Selected excerpt →
□ □ □ □ □
Former CEO Faces Charges He Conspired
to Manipulate Energy Concern's Finances

An investigation that for two years has climbed the executive ranks of Enron Corp. has finally reached the top rung, as federal prosecutors charged former Chairman Kenneth Lay with being part of a wide-ranging scheme to defraud investors in the collapsed energy giant.

Mr. Lay, who served as Enron's chief executive for 15 years, was indicted yesterday by a federal grand jury in Houston for his role in an alleged conspiracy involving other top former officials to manipulate Enron's financial statements, said people familiar with the matter. The criminal indictment is expected to be unsealed this morning. Additional civil charges related to alleged securities violations are expected to be filed as well.

Mr. Lay, 62 years old, presided over the Houston-based company when it filed for bankruptcy-law protection in December 2001. The collapse sank one of the biggest corporate success stories of the 1990s, which at one time had a market capitalization of $70 billion, and turned the company into a symbol of the excess greed of the period. The ensuing scandal helped bring down the former Arthur Andersen LLP, one of the world's largest accounting firms, and triggered a spate of corporate-governance legislation in Congress. The debacle even touched the White House, because of Mr. Lay's political connections.

To emphasize his purported position as a co-conspirator, the charges against Mr. Lay are expected to be added to a pending indictment against Enron's former president and chief executive, Jeffrey Skilling, and its former chief accounting officer, Richard Causey. The indictments against Messrs. Skilling and Causey involve allegations that range from lying to the public about Enron's financial condition to manipulating Enron's financial statements to hide losses and create reported earnings. If the indictment against Mr. Lay is equally broad, he could face many years in prison and multimillion-dollar penalties, if convicted. Both Mr. Skilling and Mr. Causey have pleaded not guilty and were expected to go to trial sometime in the first half of next year. Adding Mr. Lay to that mix could delay the proceedings.

Since Enron's downfall, Mr. Lay has steadfastly maintained that he did nothing illegal during his years at the company's helm. That is now expected to become the crux of his defense: that while other executives plotted the complex financial maneuvers that ultimately undid the company, he had no knowledge of the darker side of Enron that federal prosecutors say existed. In a brief statement yesterday evening, Mr. Lay said: "I have been advised that I have been indicted. I will surrender in the morning. I have done nothing wrong, and the indictment is not justified."

Kenneth Lay The indictment is likely to include a raft of charges, especially after instructions issued last week by Deputy Attorney General James Comey urging prosecutors to obtain charges that include various factors that traditionally have been considered by judges in sentencing, but not presented to juries. Such factors could include the size of investor losses in white-collar crimes. The deputy attorney general's directive followed a recent Supreme Court ruling involving state sentencing guidelines stating that judges can't act alone to increase prison sentences based on facts that juries never consider or that defendants don't plead to. Some legal experts say the high court ruling could apply to the federal system as well.
□ □ □ □ □
Required action 1 → In the records, copy out the lines from the one containing "left shoulder: (355, 313, -7)" through the one containing "left knee: (284, 258, -27)", including both of those lines. Leave the pictures out.
□ □ □ □ □
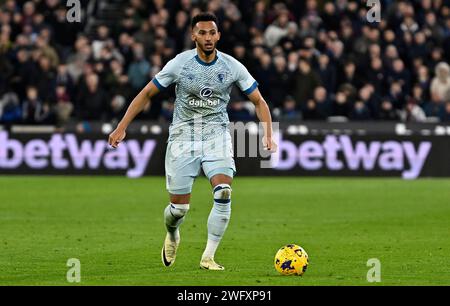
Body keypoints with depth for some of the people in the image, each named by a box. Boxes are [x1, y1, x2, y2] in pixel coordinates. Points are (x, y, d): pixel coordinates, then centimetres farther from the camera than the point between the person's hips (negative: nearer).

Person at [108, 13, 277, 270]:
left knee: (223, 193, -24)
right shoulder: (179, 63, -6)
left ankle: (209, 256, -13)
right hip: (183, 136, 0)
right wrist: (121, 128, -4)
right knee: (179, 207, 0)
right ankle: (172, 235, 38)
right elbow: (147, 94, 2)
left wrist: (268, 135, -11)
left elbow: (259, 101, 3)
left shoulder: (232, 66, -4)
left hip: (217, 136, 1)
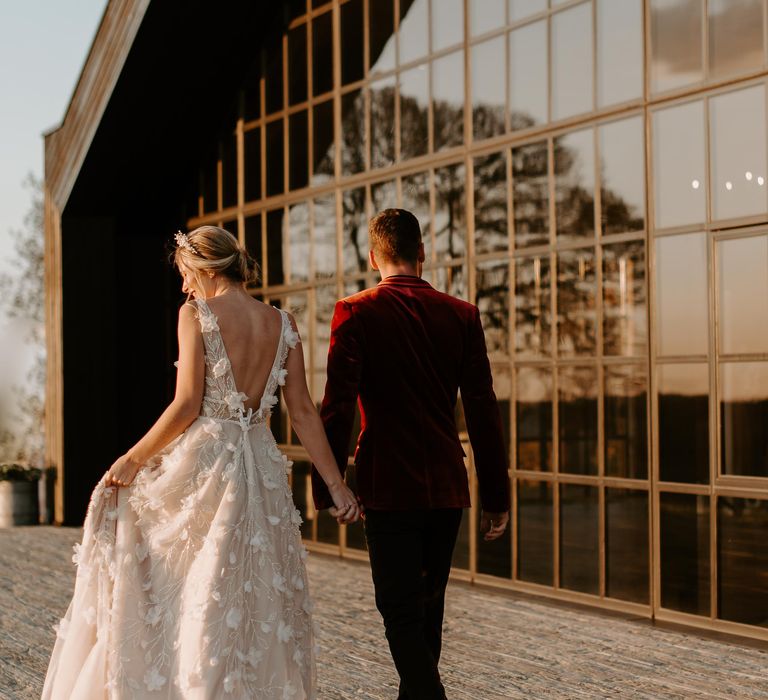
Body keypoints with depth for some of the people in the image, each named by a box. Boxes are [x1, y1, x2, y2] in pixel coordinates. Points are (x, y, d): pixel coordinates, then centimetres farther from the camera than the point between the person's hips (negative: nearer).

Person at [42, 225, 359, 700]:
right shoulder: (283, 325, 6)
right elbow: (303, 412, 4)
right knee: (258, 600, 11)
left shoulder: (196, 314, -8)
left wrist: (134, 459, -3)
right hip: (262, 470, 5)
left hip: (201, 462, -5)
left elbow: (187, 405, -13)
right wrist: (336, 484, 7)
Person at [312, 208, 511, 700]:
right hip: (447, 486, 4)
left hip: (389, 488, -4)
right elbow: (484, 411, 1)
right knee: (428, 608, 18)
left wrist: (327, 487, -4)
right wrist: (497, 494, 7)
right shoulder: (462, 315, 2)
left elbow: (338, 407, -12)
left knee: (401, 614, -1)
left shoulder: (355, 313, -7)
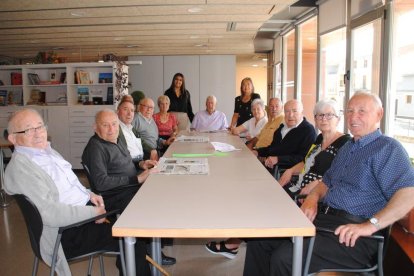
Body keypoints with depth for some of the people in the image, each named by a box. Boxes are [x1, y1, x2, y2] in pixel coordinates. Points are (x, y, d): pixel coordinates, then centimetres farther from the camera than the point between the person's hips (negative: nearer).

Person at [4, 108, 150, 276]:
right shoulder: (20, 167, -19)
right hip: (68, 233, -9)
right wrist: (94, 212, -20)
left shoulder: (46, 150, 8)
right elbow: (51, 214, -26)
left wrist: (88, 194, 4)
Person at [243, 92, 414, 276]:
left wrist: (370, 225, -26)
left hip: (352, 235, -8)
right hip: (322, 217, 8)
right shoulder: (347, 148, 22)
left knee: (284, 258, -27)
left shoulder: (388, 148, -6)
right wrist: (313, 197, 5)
□ □ □ □ □
Required action 2 →
Answer these questions about the Enron article:
(a) For how many years was Kenneth Lay Enron's chief executive?
(b) In what month and year did Enron file for bankruptcy-law protection?
(c) Who issued the instructions last week urging prosecutors to obtain charges that include sentencing factors?

Answer box 1 →
left shoulder: (355, 313, -7)
Body keypoints with depth for some of the people in the image, each named by a box. Boxes are [x1, y1, x2, y2] in pixel coordinates. Points are (x, y, d): pixel coordinates, then centimetres farther from the camera than the point between the person's hips (negative: nearer).

Person at [4, 108, 150, 276]:
right shoulder: (20, 167, -19)
right hip: (68, 233, -9)
right wrist: (94, 212, -20)
left shoulder: (46, 150, 8)
right elbow: (51, 214, -26)
left wrist: (88, 194, 4)
Person at [243, 92, 414, 276]:
left wrist: (370, 225, -26)
left hip: (352, 235, -8)
right hip: (322, 217, 8)
right shoulder: (347, 148, 22)
left knee: (284, 258, -27)

Answer box 2 →
(a) 15 years
(b) December 2001
(c) Deputy Attorney General James Comey